### EXCERPTED RECORDS
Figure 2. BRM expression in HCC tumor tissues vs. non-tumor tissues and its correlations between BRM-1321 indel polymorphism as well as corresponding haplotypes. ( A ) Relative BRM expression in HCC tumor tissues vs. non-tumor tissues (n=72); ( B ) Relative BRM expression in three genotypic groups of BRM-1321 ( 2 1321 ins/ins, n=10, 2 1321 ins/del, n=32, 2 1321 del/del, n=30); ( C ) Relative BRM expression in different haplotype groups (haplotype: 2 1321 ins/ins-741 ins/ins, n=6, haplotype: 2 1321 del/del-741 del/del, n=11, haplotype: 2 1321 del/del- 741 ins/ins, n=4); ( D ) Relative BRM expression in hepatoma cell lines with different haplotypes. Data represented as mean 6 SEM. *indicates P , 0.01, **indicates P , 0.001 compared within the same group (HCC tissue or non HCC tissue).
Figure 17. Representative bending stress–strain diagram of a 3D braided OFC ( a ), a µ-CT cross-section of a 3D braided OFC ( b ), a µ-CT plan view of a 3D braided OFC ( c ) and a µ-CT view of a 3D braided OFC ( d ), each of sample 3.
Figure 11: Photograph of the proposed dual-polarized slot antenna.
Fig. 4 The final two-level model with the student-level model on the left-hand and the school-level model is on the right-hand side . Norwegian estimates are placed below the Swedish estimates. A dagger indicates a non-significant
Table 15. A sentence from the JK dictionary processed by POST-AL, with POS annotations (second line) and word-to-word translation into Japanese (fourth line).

### TRY IT
Line by line, reproduce the data exactly.

### REPLY
Figure 2. BRM expression in HCC tumor tissues vs. non-tumor tissues and its correlations between BRM-1321 indel polymorphism as well as corresponding haplotypes. ( A ) Relative BRM expression in HCC tumor tissues vs. non-tumor tissues (n=72); ( B ) Relative BRM expression in three genotypic groups of BRM-1321 ( 2 1321 ins/ins, n=10, 2 1321 ins/del, n=32, 2 1321 del/del, n=30); ( C ) Relative BRM expression in different haplotype groups (haplotype: 2 1321 ins/ins-741 ins/ins, n=6, haplotype: 2 1321 del/del-741 del/del, n=11, haplotype: 2 1321 del/del- 741 ins/ins, n=4); ( D ) Relative BRM expression in hepatoma cell lines with different haplotypes. Data represented as mean 6 SEM. *indicates P , 0.01, **indicates P , 0.001 compared within the same group (HCC tissue or non HCC tissue).
Figure 17. Representative bending stress–strain diagram of a 3D braided OFC ( a ), a µ-CT cross-section of a 3D braided OFC ( b ), a µ-CT plan view of a 3D braided OFC ( c ) and a µ-CT view of a 3D braided OFC ( d ), each of sample 3.
Figure 11: Photograph of the proposed dual-polarized slot antenna.
Fig. 4 The final two-level model with the student-level model on the left-hand and the school-level model is on the right-hand side . Norwegian estimates are placed below the Swedish estimates. A dagger indicates a non-significant
Table 15. A sentence from the JK dictionary processed by POST-AL, with POS annotations (second line) and word-to-word translation into Japanese (fourth line).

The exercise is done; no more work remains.